Stated exercise
Could you rewrite all of the material below as a numbered list, skipping any blank lines and leaving the pictures out?

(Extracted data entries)
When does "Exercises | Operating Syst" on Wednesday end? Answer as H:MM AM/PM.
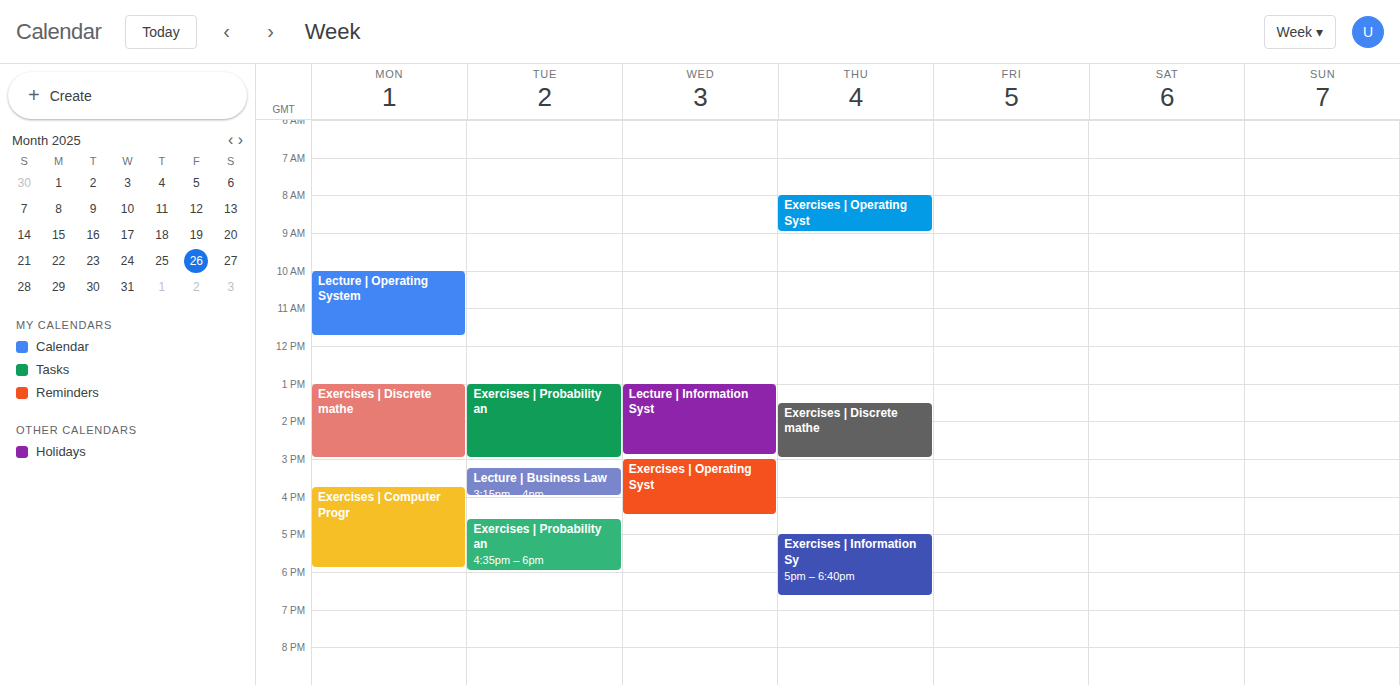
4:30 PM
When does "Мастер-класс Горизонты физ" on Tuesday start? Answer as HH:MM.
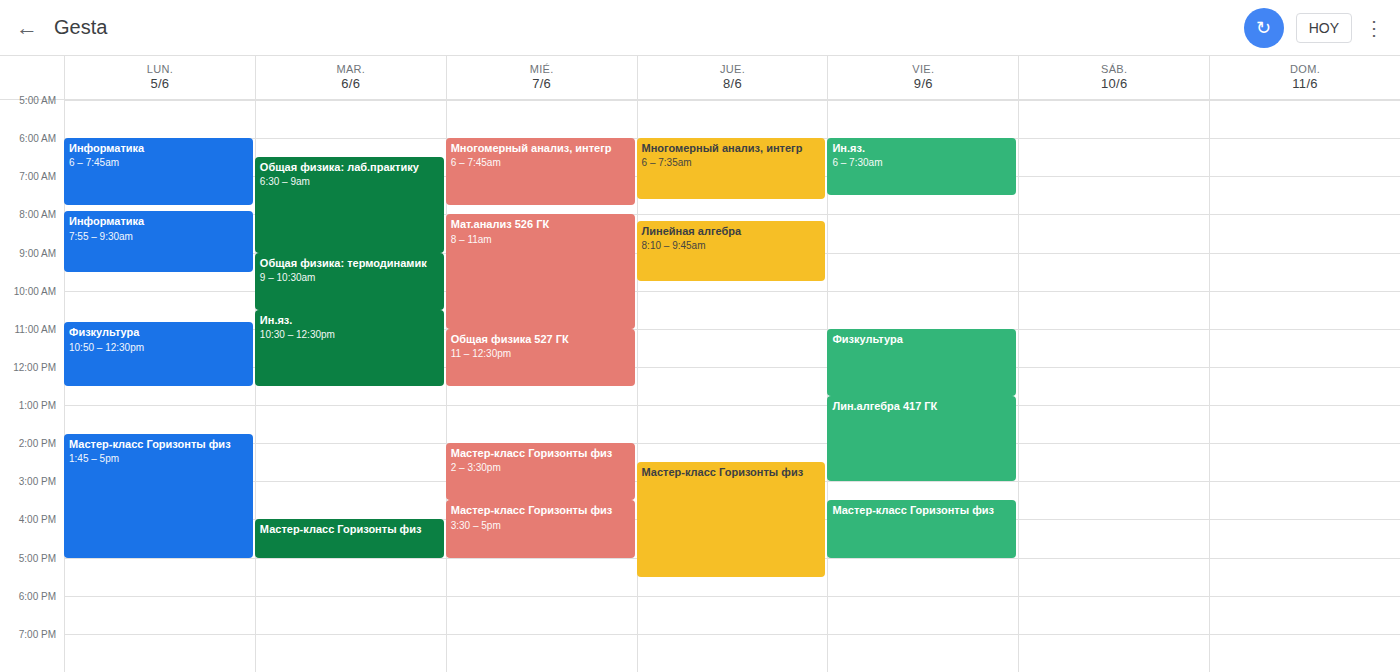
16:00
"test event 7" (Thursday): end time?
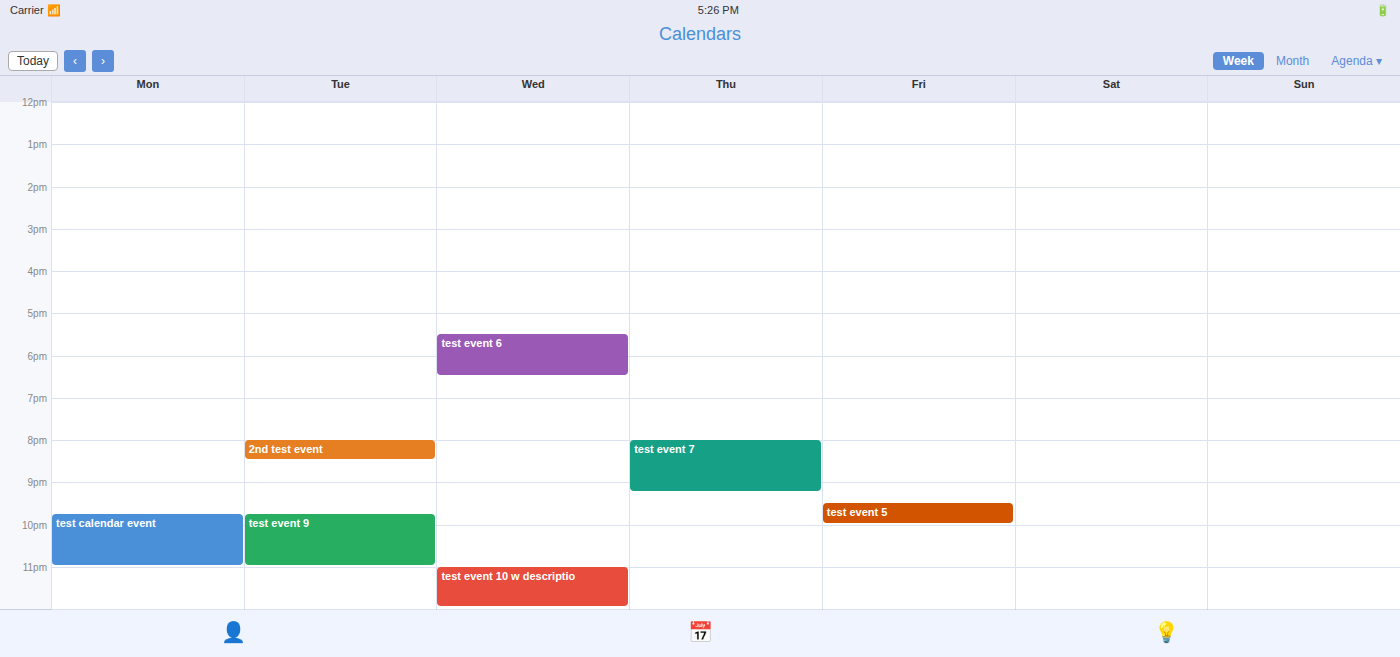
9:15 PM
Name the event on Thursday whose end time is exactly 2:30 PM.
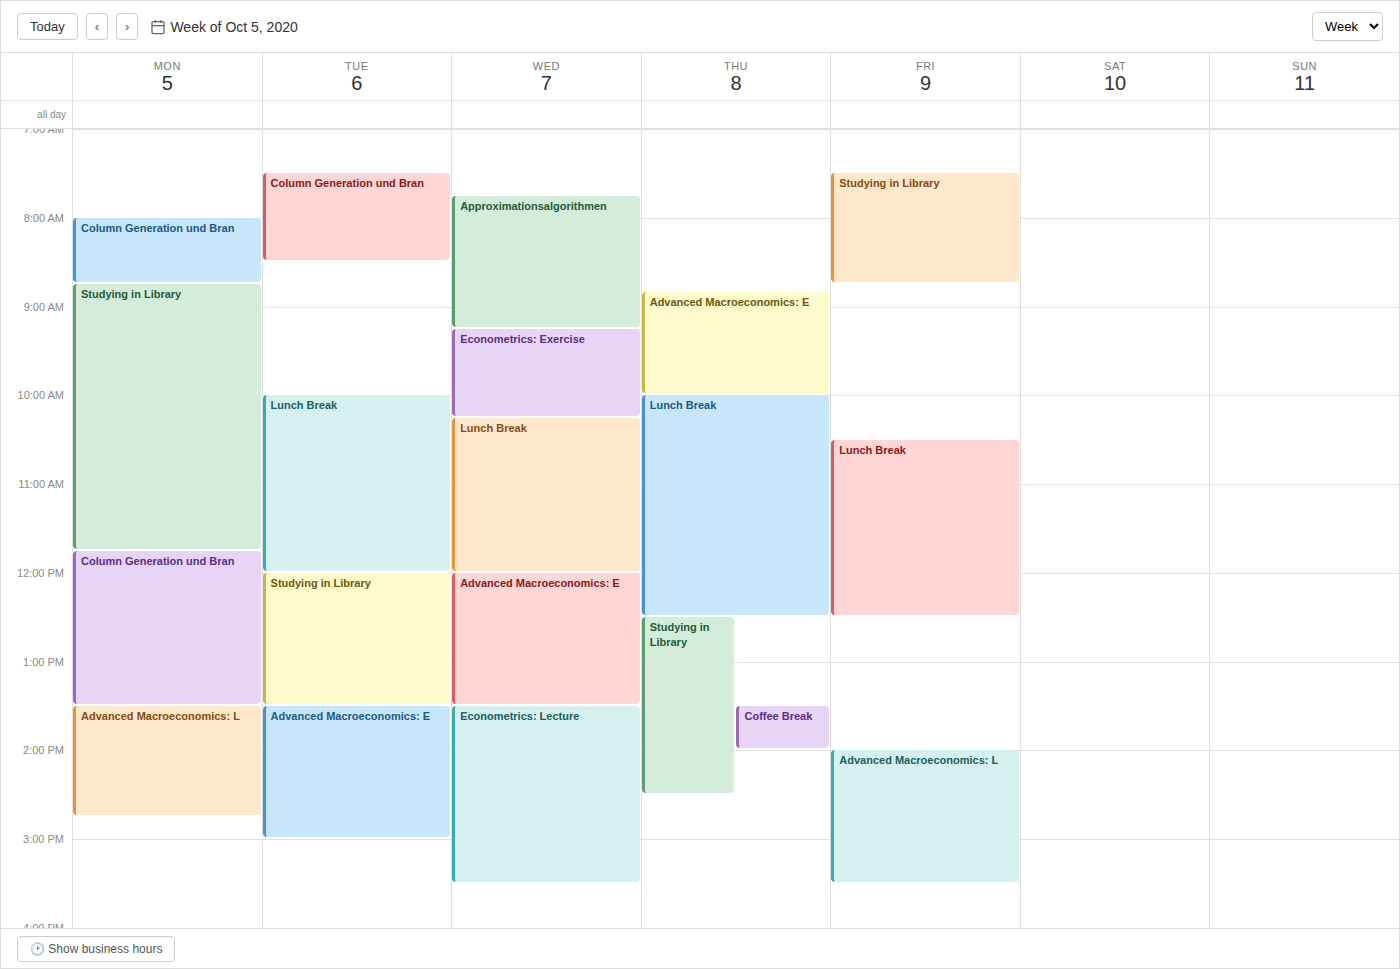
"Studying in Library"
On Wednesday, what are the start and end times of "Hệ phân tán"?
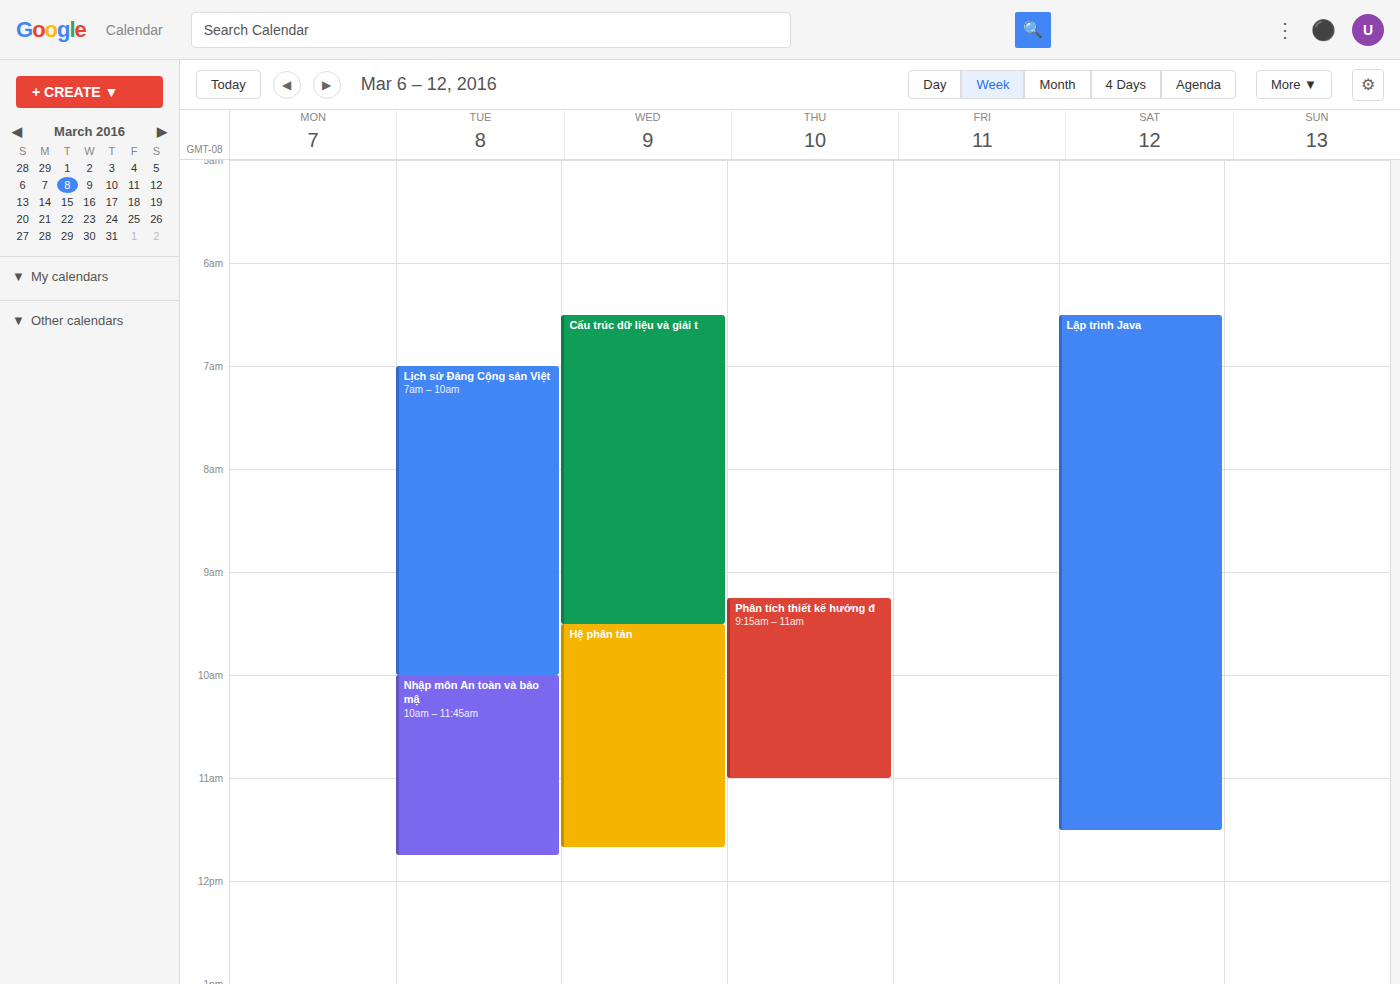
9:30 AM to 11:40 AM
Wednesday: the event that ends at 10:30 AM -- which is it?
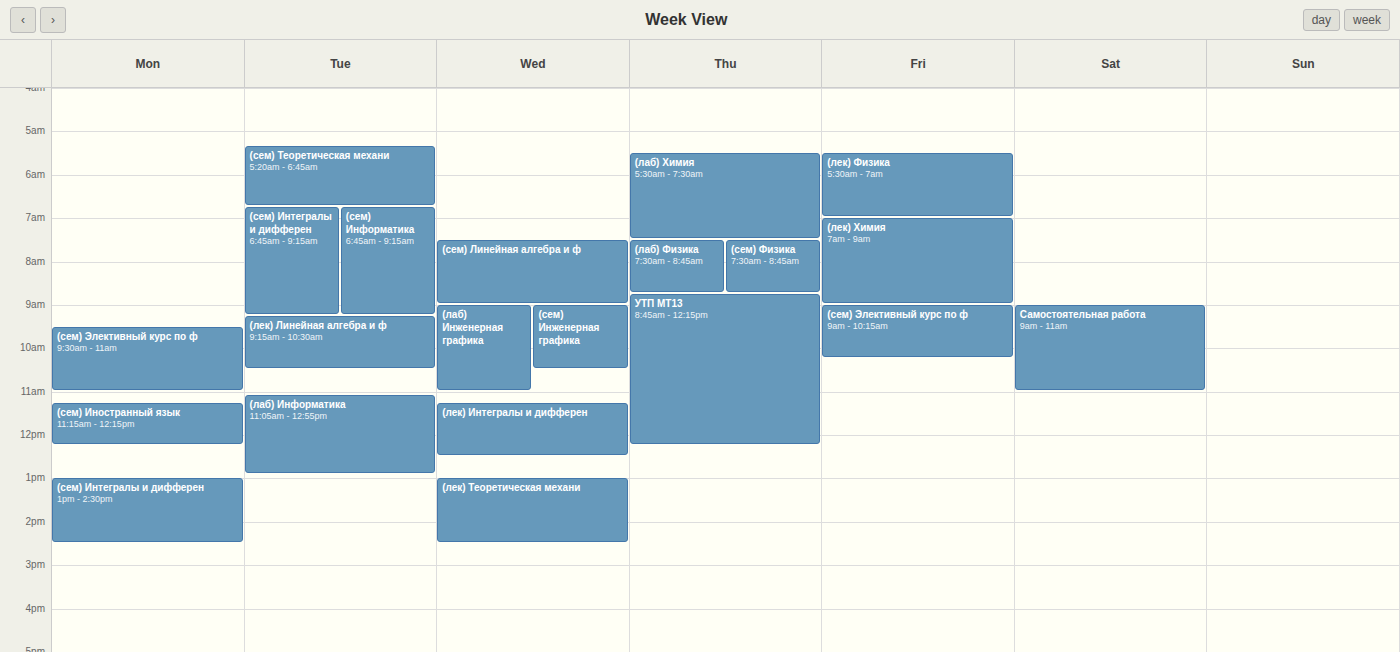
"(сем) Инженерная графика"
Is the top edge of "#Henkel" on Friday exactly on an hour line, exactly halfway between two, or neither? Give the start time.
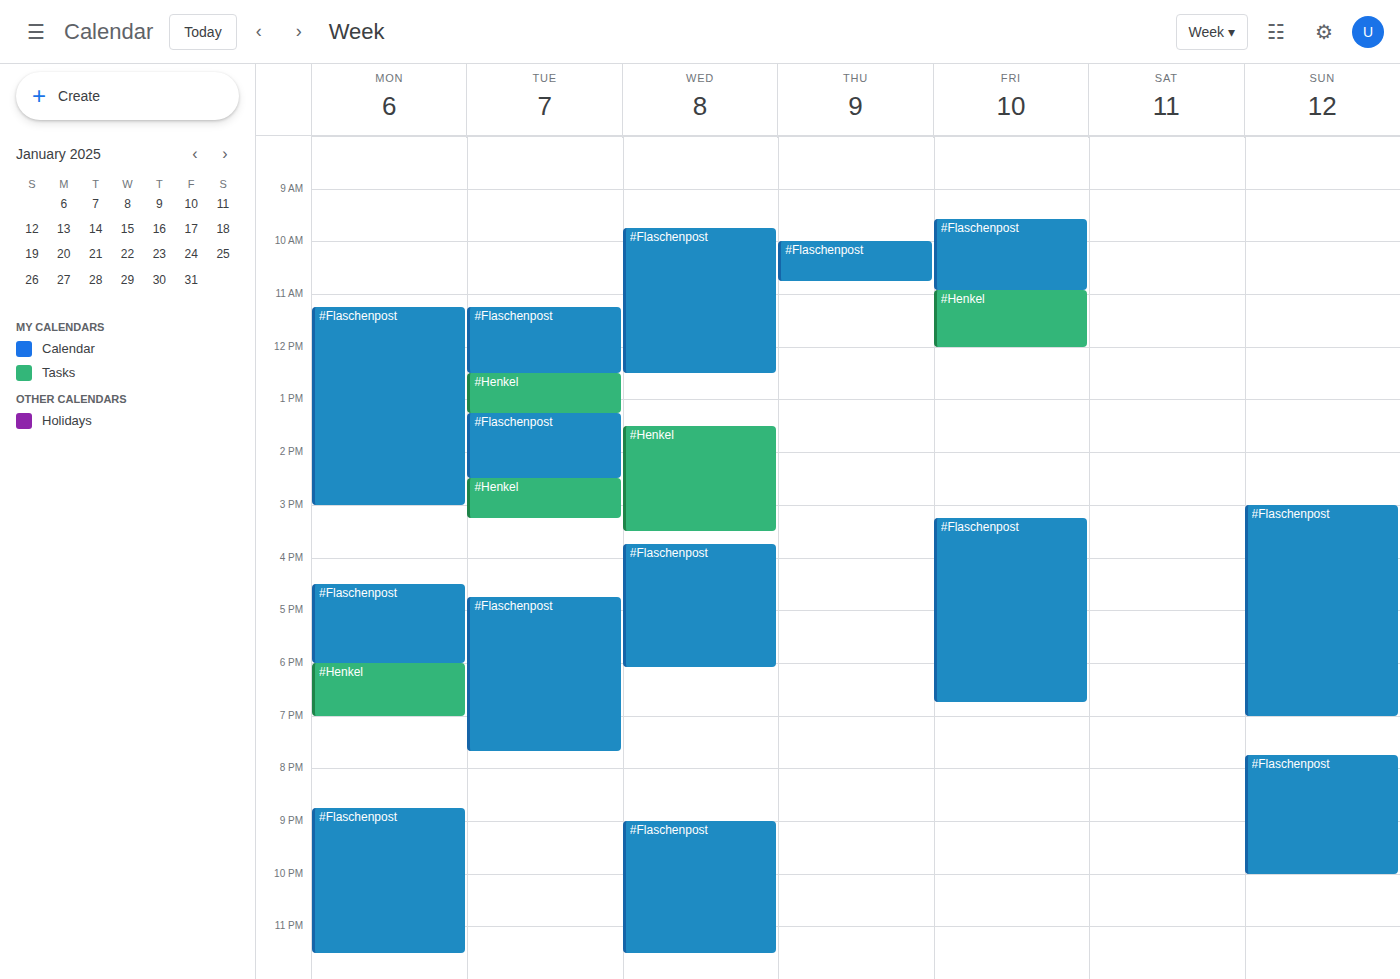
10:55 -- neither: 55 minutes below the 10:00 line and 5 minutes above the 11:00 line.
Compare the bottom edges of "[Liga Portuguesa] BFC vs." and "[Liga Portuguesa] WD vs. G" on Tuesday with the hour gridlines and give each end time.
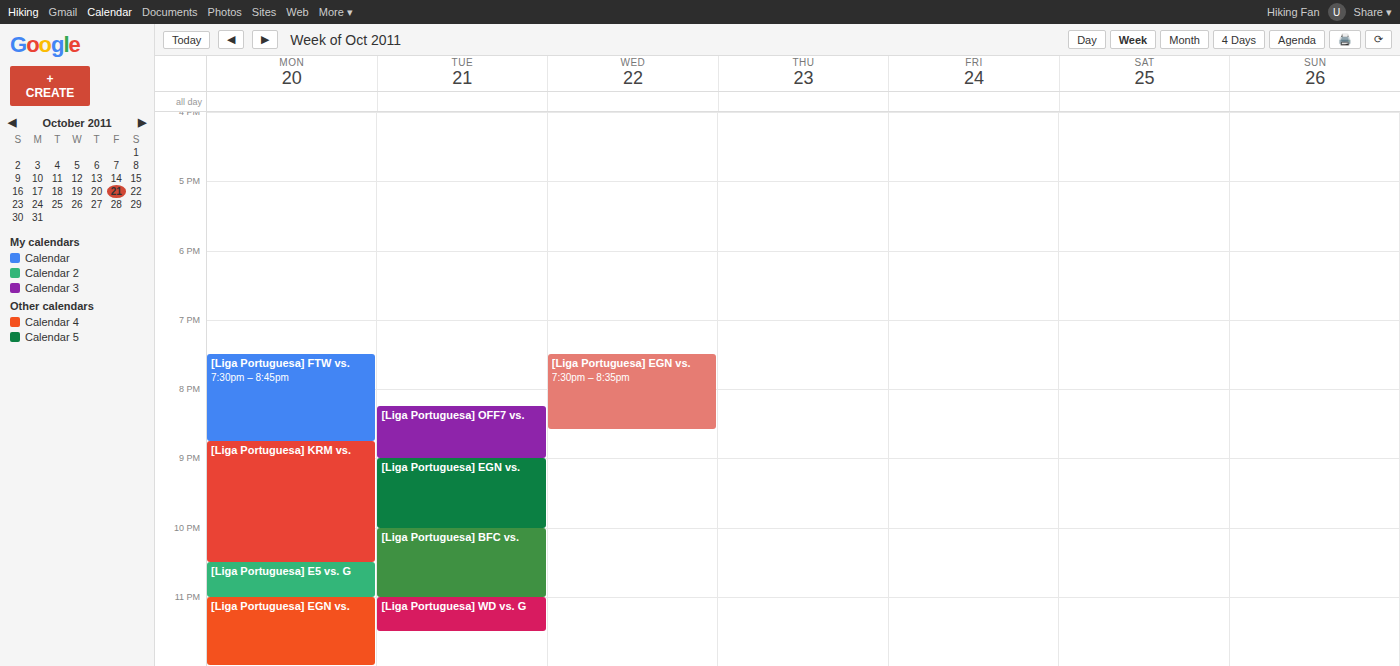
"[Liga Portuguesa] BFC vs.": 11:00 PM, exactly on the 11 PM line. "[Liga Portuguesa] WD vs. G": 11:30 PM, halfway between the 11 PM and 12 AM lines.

Response below
1. When does "Exercises | Operating Syst" on Wednesday end? Answer as H:MM AM/PM.
2. 4:30 PM
3. When does "Мастер-класс Горизонты физ" on Tuesday start? Answer as HH:MM.
4. 16:00
5. "test event 7" (Thursday): end time?
6. 9:15 PM
7. Name the event on Thursday whose end time is exactly 2:30 PM.
8. "Studying in Library"
9. On Wednesday, what are the start and end times of "Hệ phân tán"?
10. 9:30 AM to 11:40 AM
11. Wednesday: the event that ends at 10:30 AM -- which is it?
12. "(сем) Инженерная графика"
13. Is the top edge of "#Henkel" on Friday exactly on an hour line, exactly halfway between two, or neither? Give the start time.
14. 10:55 -- neither: 55 minutes below the 10:00 line and 5 minutes above the 11:00 line.
15. Compare the bottom edges of "[Liga Portuguesa] BFC vs." and "[Liga Portuguesa] WD vs. G" on Tuesday with the hour gridlines and give each end time.
16. "[Liga Portuguesa] BFC vs.": 11:00 PM, exactly on the 11 PM line. "[Liga Portuguesa] WD vs. G": 11:30 PM, halfway between the 11 PM and 12 AM lines.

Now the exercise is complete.